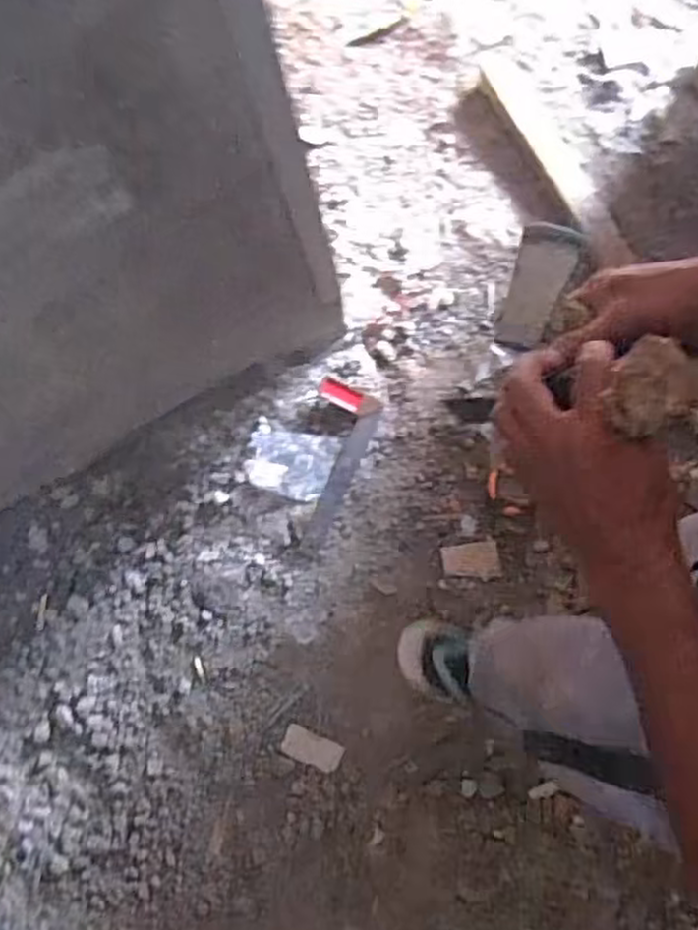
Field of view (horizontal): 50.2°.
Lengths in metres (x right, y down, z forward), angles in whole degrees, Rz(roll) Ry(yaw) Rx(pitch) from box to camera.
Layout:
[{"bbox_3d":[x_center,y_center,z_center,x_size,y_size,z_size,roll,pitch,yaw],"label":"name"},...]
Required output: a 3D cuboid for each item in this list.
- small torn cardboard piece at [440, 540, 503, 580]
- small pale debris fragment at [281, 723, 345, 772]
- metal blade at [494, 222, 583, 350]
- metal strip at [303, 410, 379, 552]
[{"bbox_3d":[0.233,0.183,1.420,0.111,0.009,0.071,-9,77,4],"label":"small torn cardboard piece"},{"bbox_3d":[-0.067,0.514,1.349,0.108,0.013,0.054,25,81,11],"label":"small pale debris fragment"},{"bbox_3d":[0.136,-0.131,0.545,0.041,0.021,0.091,21,102,5],"label":"metal blade"},{"bbox_3d":[-0.015,0.027,1.427,0.043,0.011,0.284,24,85,-11],"label":"metal strip"}]

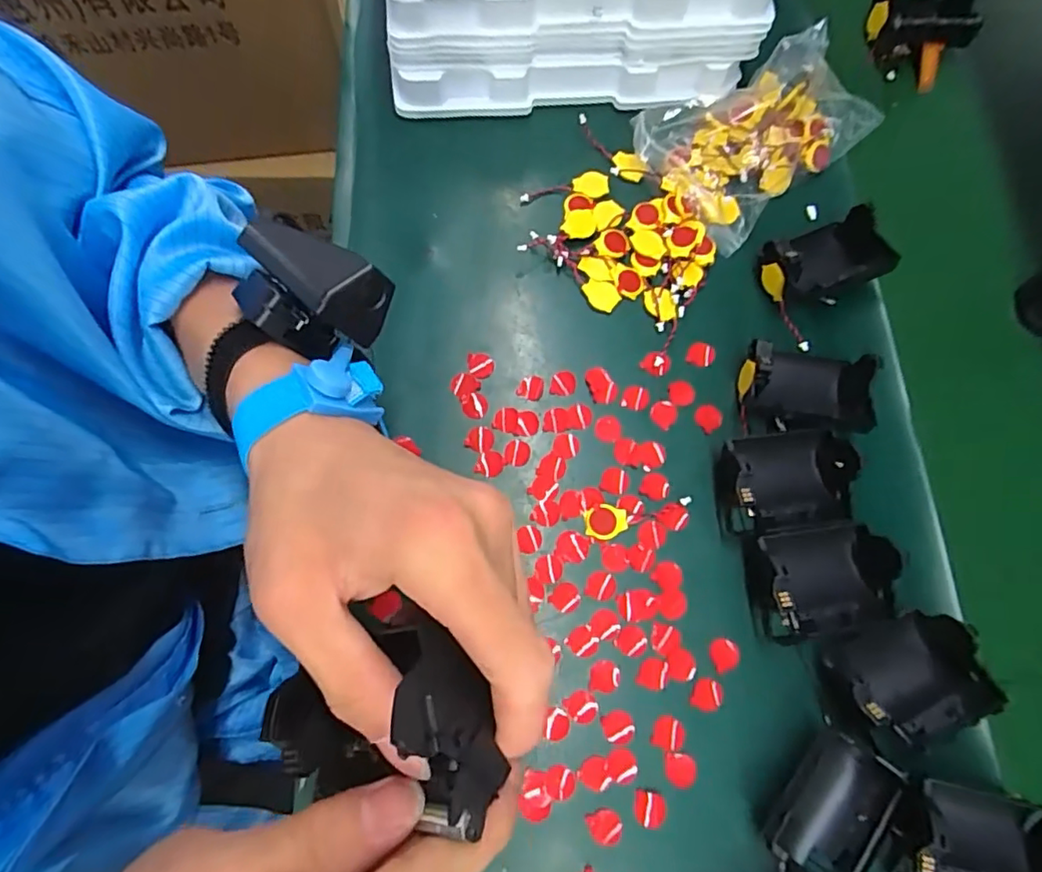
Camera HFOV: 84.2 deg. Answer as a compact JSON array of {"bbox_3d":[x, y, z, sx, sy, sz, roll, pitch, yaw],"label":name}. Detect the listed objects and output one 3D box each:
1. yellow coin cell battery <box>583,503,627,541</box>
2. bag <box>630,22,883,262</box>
[{"bbox_3d":[0.049,0.049,0.330,0.024,0.004,0.020,-6,73,0],"label":"yellow coin cell battery"},{"bbox_3d":[0.162,-0.211,0.390,0.154,0.030,0.101,-38,76,-9],"label":"bag"}]

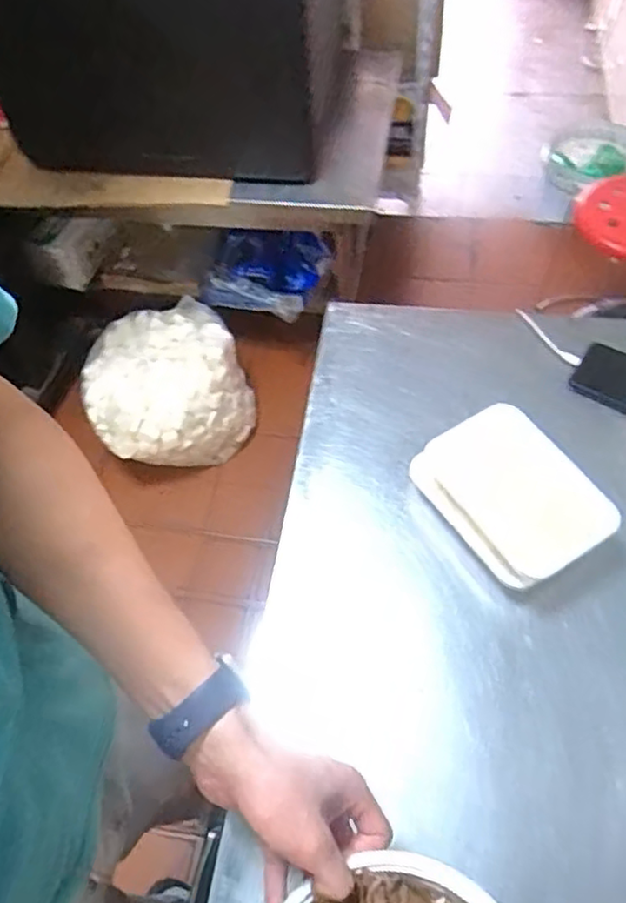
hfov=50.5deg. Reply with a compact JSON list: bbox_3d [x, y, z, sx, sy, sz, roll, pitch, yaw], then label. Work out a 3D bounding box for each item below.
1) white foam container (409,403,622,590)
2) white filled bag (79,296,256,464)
[{"bbox_3d":[0.186,0.045,0.641,0.119,0.063,0.172,-30,59,-15],"label":"white foam container"},{"bbox_3d":[-0.357,-0.156,1.637,0.372,0.236,0.370,-22,57,-11],"label":"white filled bag"}]

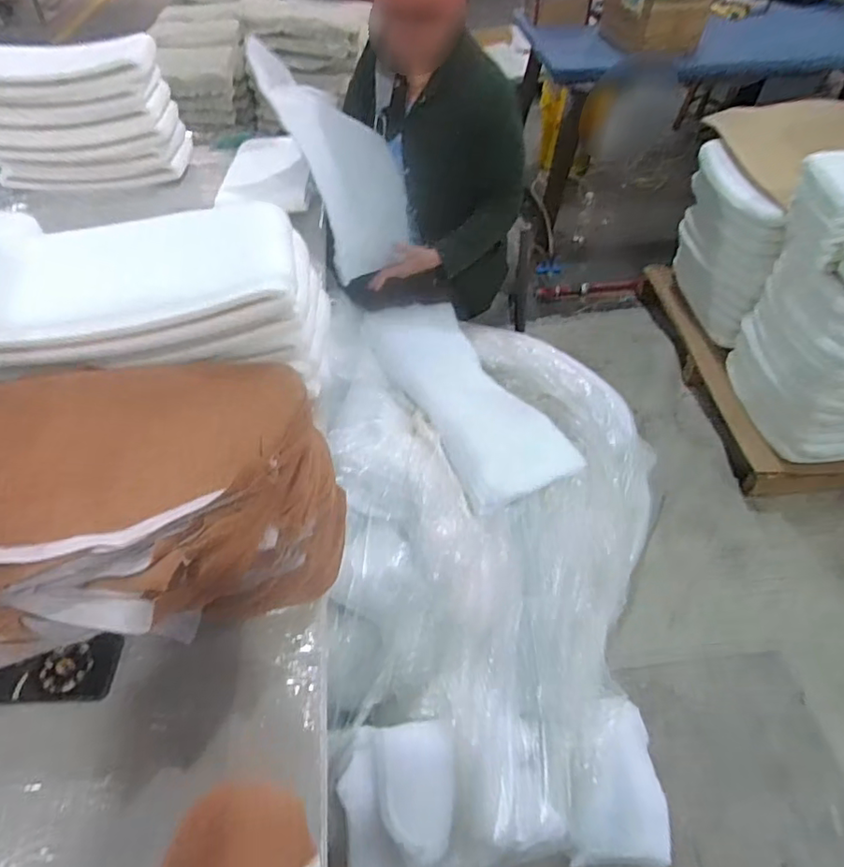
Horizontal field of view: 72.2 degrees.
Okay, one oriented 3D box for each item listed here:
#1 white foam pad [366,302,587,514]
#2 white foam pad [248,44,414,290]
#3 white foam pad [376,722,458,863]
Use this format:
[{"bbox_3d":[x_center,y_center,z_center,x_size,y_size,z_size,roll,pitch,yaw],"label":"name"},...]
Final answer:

# Problem requirements:
Count, in the records above, the lines that contain the word "JSON"; the answer is that number alone.

# Task solution:
2